## Exercise task
Copy out every one of the entries below word for word, keeping each line as it stands.

[Collection entries]
━━━━━━━━━━━━━━━━━━━━

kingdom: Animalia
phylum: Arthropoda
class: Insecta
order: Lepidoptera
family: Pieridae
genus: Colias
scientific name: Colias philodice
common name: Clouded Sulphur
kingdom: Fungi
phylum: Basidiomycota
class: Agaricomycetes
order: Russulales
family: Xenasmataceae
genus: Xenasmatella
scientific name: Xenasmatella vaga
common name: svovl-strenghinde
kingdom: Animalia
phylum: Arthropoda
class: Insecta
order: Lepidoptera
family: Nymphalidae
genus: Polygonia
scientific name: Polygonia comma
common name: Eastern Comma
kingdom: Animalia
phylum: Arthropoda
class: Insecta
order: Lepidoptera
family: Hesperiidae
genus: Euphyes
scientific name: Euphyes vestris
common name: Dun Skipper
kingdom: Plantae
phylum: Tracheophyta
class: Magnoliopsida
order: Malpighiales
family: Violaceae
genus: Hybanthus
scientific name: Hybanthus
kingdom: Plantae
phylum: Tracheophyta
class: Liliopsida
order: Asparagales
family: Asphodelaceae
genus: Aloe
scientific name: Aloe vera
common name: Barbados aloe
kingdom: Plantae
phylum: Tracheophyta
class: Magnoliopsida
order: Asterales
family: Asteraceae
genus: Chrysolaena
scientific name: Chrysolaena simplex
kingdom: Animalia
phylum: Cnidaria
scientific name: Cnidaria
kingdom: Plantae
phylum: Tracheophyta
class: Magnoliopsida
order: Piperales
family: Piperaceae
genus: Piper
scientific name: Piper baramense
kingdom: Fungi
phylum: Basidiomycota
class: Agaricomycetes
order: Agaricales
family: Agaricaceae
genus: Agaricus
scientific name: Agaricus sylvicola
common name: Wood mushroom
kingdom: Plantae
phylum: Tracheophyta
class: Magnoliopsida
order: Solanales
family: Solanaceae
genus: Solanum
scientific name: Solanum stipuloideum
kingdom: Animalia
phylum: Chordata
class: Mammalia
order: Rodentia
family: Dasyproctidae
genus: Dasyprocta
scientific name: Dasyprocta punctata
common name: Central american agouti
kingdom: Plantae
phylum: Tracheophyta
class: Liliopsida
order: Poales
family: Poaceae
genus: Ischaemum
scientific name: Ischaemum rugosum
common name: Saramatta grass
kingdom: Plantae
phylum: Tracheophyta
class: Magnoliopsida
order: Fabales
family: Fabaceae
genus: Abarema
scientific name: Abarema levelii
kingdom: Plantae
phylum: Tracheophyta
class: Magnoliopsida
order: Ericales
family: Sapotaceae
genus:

━━━━━━━━━━━━━━━━━━━━

## Reply
kingdom: Animalia
phylum: Arthropoda
class: Insecta
order: Lepidoptera
family: Pieridae
genus: Colias
scientific name: Colias philodice
common name: Clouded Sulphur
kingdom: Fungi
phylum: Basidiomycota
class: Agaricomycetes
order: Russulales
family: Xenasmataceae
genus: Xenasmatella
scientific name: Xenasmatella vaga
common name: svovl-strenghinde
kingdom: Animalia
phylum: Arthropoda
class: Insecta
order: Lepidoptera
family: Nymphalidae
genus: Polygonia
scientific name: Polygonia comma
common name: Eastern Comma
kingdom: Animalia
phylum: Arthropoda
class: Insecta
order: Lepidoptera
family: Hesperiidae
genus: Euphyes
scientific name: Euphyes vestris
common name: Dun Skipper
kingdom: Plantae
phylum: Tracheophyta
class: Magnoliopsida
order: Malpighiales
family: Violaceae
genus: Hybanthus
scientific name: Hybanthus
kingdom: Plantae
phylum: Tracheophyta
class: Liliopsida
order: Asparagales
family: Asphodelaceae
genus: Aloe
scientific name: Aloe vera
common name: Barbados aloe
kingdom: Plantae
phylum: Tracheophyta
class: Magnoliopsida
order: Asterales
family: Asteraceae
genus: Chrysolaena
scientific name: Chrysolaena simplex
kingdom: Animalia
phylum: Cnidaria
scientific name: Cnidaria
kingdom: Plantae
phylum: Tracheophyta
class: Magnoliopsida
order: Piperales
family: Piperaceae
genus: Piper
scientific name: Piper baramense
kingdom: Fungi
phylum: Basidiomycota
class: Agaricomycetes
order: Agaricales
family: Agaricaceae
genus: Agaricus
scientific name: Agaricus sylvicola
common name: Wood mushroom
kingdom: Plantae
phylum: Tracheophyta
class: Magnoliopsida
order: Solanales
family: Solanaceae
genus: Solanum
scientific name: Solanum stipuloideum
kingdom: Animalia
phylum: Chordata
class: Mammalia
order: Rodentia
family: Dasyproctidae
genus: Dasyprocta
scientific name: Dasyprocta punctata
common name: Central american agouti
kingdom: Plantae
phylum: Tracheophyta
class: Liliopsida
order: Poales
family: Poaceae
genus: Ischaemum
scientific name: Ischaemum rugosum
common name: Saramatta grass
kingdom: Plantae
phylum: Tracheophyta
class: Magnoliopsida
order: Fabales
family: Fabaceae
genus: Abarema
scientific name: Abarema levelii
kingdom: Plantae
phylum: Tracheophyta
class: Magnoliopsida
order: Ericales
family: Sapotaceae
genus:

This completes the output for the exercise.